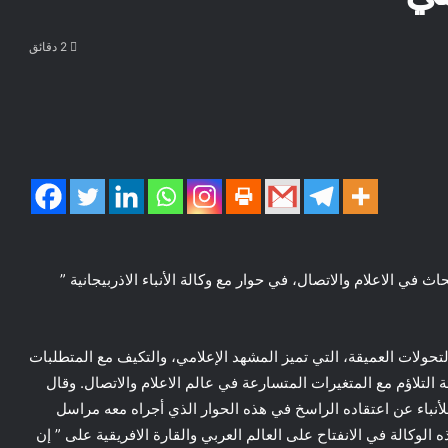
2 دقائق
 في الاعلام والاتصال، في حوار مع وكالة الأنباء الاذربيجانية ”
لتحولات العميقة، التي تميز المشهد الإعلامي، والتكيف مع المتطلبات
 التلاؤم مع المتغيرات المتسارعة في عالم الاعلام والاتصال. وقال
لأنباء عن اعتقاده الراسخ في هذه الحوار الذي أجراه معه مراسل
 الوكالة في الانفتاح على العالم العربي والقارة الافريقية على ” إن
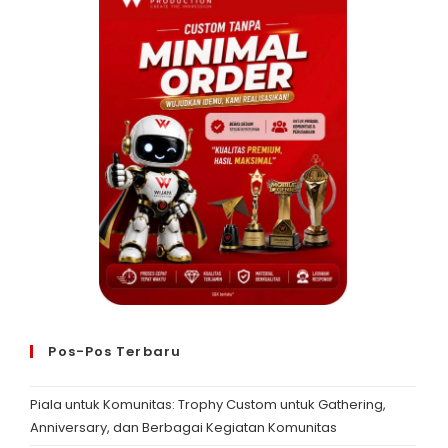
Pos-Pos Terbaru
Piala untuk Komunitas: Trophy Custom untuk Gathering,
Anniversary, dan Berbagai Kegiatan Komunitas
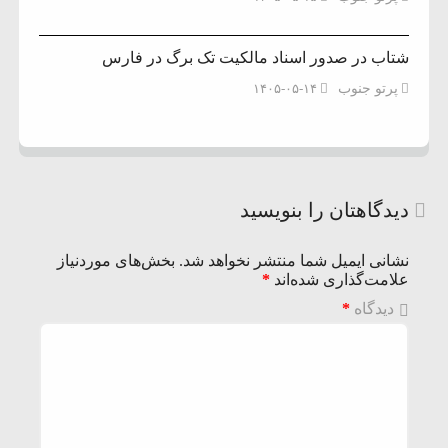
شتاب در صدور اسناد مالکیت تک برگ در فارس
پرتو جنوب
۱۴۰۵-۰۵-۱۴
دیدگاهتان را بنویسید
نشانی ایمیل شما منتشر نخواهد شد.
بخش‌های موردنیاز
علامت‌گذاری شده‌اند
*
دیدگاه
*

+ + + +

Wat te doen:
Neem alle regels van de items hierboven letterlijk over. Laat de afbeeldingen alsjeblieft weg uit je antwoord.

Antwoord:
2 دقائق
 في الاعلام والاتصال، في حوار مع وكالة الأنباء الاذربيجانية ”
لتحولات العميقة، التي تميز المشهد الإعلامي، والتكيف مع المتطلبات
 التلاؤم مع المتغيرات المتسارعة في عالم الاعلام والاتصال. وقال
لأنباء عن اعتقاده الراسخ في هذه الحوار الذي أجراه معه مراسل
 الوكالة في الانفتاح على العالم العربي والقارة الافريقية على ” إن
Pos-Pos Terbaru
Piala untuk Komunitas: Trophy Custom untuk Gathering,
Anniversary, dan Berbagai Kegiatan Komunitas
شتاب در صدور اسناد مالکیت تک برگ در فارس
پرتو جنوب
۱۴۰۵-۰۵-۱۴
دیدگاهتان را بنویسید
نشانی ایمیل شما منتشر نخواهد شد.
بخش‌های موردنیاز
علامت‌گذاری شده‌اند
*
دیدگاه
*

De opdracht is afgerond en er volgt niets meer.